Extracted information Block Start

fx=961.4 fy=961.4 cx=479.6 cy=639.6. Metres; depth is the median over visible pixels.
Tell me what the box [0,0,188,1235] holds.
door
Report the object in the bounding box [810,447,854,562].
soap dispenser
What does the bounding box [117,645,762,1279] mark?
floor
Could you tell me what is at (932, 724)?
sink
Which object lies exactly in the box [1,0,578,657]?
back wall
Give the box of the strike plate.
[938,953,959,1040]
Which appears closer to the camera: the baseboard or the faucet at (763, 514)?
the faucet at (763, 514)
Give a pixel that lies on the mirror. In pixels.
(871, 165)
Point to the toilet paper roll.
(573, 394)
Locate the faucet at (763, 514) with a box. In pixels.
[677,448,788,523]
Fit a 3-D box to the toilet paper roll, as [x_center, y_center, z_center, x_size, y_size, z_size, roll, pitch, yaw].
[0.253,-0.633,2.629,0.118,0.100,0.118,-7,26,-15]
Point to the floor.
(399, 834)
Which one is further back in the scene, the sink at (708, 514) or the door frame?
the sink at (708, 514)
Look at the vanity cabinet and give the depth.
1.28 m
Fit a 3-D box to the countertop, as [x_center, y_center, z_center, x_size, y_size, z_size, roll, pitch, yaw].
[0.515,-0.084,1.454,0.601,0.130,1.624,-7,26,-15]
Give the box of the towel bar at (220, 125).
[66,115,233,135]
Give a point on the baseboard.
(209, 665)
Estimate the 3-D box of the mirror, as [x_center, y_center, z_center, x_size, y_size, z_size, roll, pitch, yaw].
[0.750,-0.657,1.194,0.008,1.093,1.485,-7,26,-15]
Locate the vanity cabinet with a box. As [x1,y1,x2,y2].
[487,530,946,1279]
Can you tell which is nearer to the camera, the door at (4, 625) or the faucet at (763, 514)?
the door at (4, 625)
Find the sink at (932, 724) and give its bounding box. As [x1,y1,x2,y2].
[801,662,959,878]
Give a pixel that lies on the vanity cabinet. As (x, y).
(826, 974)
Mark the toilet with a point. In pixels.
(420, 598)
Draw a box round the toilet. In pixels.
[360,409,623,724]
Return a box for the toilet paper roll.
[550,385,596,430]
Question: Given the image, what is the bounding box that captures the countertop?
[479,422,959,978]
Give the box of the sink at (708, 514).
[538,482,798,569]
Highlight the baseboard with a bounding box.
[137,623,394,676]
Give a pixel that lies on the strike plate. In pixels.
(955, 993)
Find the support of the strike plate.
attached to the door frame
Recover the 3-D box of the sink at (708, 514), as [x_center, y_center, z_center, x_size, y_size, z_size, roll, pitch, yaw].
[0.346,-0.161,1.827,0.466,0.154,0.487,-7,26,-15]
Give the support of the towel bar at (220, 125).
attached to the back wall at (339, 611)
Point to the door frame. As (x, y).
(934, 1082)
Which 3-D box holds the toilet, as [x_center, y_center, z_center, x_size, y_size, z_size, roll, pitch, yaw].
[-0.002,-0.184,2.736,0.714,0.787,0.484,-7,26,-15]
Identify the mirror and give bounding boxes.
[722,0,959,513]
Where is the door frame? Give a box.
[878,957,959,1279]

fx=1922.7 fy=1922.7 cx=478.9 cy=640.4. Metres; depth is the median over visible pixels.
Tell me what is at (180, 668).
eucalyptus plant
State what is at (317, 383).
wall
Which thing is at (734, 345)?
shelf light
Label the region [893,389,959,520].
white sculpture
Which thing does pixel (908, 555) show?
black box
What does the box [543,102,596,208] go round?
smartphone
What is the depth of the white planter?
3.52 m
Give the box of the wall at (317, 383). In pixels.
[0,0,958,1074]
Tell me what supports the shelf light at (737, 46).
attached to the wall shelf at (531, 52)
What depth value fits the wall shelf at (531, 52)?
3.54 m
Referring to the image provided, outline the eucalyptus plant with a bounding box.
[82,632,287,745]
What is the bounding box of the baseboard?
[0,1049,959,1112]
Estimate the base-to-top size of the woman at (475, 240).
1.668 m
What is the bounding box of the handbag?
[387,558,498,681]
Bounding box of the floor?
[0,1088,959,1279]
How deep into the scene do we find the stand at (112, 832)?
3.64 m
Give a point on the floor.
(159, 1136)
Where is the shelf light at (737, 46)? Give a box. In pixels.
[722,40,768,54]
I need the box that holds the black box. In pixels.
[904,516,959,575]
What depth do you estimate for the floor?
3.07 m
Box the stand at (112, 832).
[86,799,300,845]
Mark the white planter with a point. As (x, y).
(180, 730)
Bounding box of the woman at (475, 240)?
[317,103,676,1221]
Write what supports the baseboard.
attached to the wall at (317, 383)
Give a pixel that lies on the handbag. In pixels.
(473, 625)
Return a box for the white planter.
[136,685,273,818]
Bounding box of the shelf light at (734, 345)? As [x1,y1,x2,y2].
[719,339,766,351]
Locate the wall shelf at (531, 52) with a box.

Extracted information Block End

Exercise –
Give nothing except how many lines of the records include "median".

Written response –
2